Des femmes, musulmanes, sont allées voir un responsable religieux en accusant la chrétienne d'avoir blasphémé le prophète Mahomet

LAHORE Un tribunal pakistanais a condamné pour la première fois à mort une femme chrétienne, mère de cinq enfants, pour blasphème, provoquant les protestations de plusieurs associations et du ministre italien des Affaires étrangères, de passage à Islamabad.

La sentence à l'encontre d'Asia Bibi, 45 ans, a été rendue lundi par un tribunal de Nankana, un district de le province centrale du Pendjab situé à quelque 75 km à l'ouest de Lahore, capitale culturelle du pays.

Si la république islamique du Pakistan n'a jusqu'à présent jamais exécuté un condamné à mort pour blasphème, cette nouvelle affaire met en lumière ses lois controversées en la matière, dénoncées par les associations de défense des droits de l'Homme.

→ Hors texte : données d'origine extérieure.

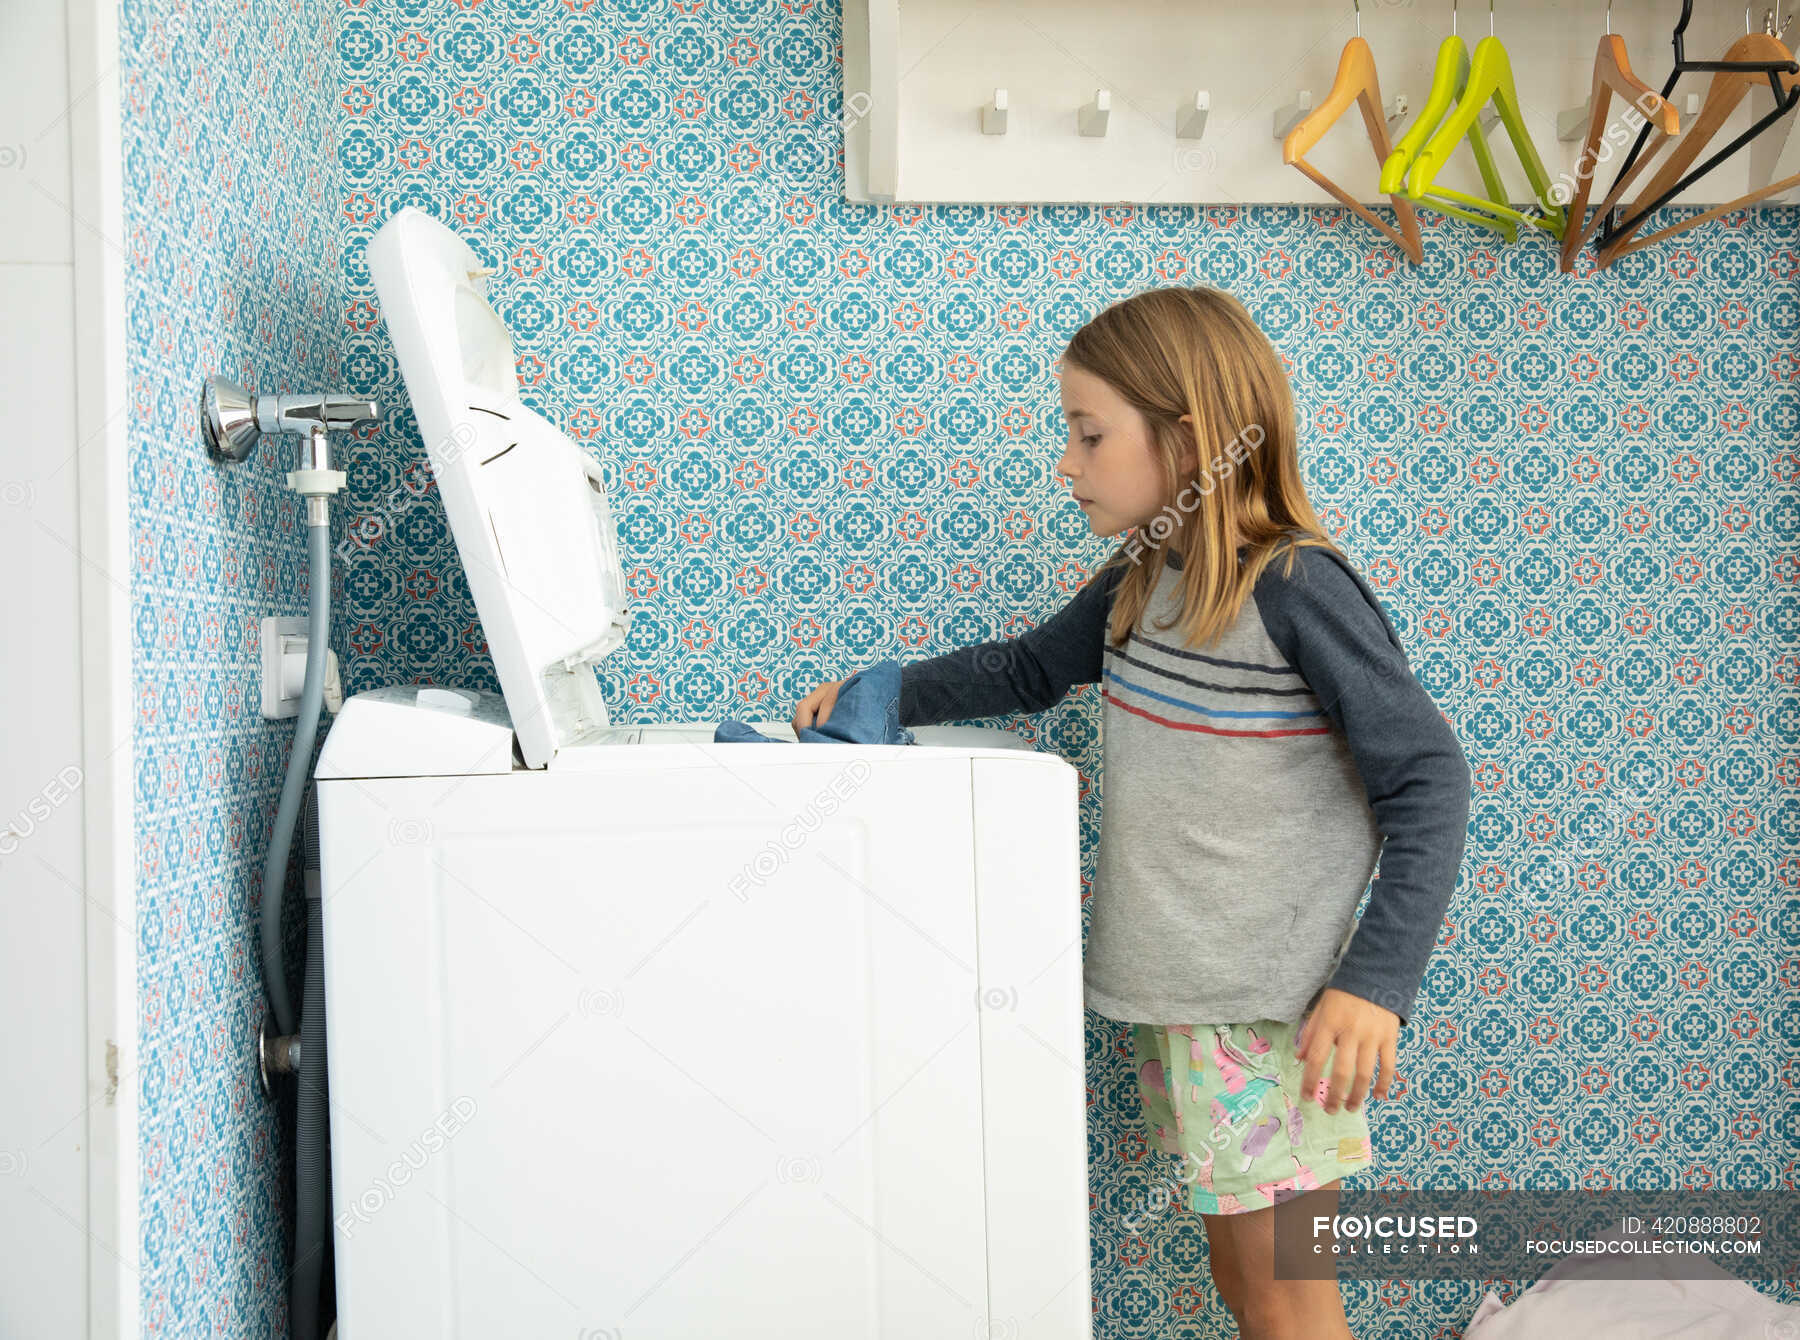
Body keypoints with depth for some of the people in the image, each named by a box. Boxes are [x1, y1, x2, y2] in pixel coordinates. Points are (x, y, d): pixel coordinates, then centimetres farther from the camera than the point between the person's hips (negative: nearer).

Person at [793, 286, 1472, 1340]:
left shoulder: (1295, 587, -18)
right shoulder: (1142, 581, 5)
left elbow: (1426, 779, -18)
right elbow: (1030, 667, 22)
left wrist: (1376, 984, -24)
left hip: (1271, 1011, -7)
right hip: (1175, 996, 8)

L'affaire remonte à juin 2009, lorsque des femmes, musulmanes, qui travaillaient avec Asia Bibi sont allées voir un responsable religieux en accusant la chrétienne d'avoir blasphémé le prophète Mahomet. Le mollah est ensuite allé voir la police, qui a ouvert une enquête.

Asia Bibi a été arrêtée et poursuivie en justice aux termes de l'article 295 C du code pénal pakistanais, qui prévoit la peine de mort dans un tel cas.
Le juge Naveed Iqbal l'a condamnée à la pendaison en écartant "totalement" toute possibilité qu'elle ait été accusée à tort, ajoutant qu'elle n'avait "aucune circonstance atténuante", d'après le verdict dont l'AFP a obtenu copie.

Pour être exécutée, la condamnation doit être encore approuvée par la Haute Cour de Lahore, la plus haute juridiction du Pendjab.

Son mari, Ashiq Masih, 51 ans, a estimé qu'aucun élément ne justifiait cette condamnation et annoncé à l'AFP qu'il allait faire appel. Le couple a cinq enfants, deux garçons et trois filles.

Selon les associations de défense des droits de l'Homme, c'est la première fois qu'une femme est condamnée à mort pour blasphème au Pakistan.

Ces associations réclament l'abrogation de cette législation, estimant qu'elle est exploitée à des fins personnelles et encourage l'extrémisme islamiste, dans un pays à 97% musulman.

"La loi sur le blasphème est totalement obscène et doit être totalement abrogée. Elle est d'abord utilisée contre les groupes les plus vulnérables, qui sont discriminés politiquement et socialement, à commencer par les minorités religieuses et les musulmans hétérodoxes", estime ainsi Ali Dayan Hasan, porte-parole de l'ONG Human Rights Watch.

Interrogé sur cette affaire lors d'une conférence de presse à Islamabad, le ministre italien des Affaires étrangères Franco Frattini a indiqué qu'il avait soulevé la question lors de ses discussions avec son homologue pakistanais Shah Mehmood Qureshi.

"L'Italie a toujours été contre la peine de mort. La loi sur le blasphème ne devrait pas être instrumentalisée pour discriminer les minorités religieuses", a ajouté M. Frattini.

En juillet dernier, deux frères chrétiens, accusés d'avoir écrit un pamphlet critique pour le prophète Mahomet, avaient été tués devant un tribunal dans le Pendjab, où des centaines de manifestants réclamaient leur condamnation à mort.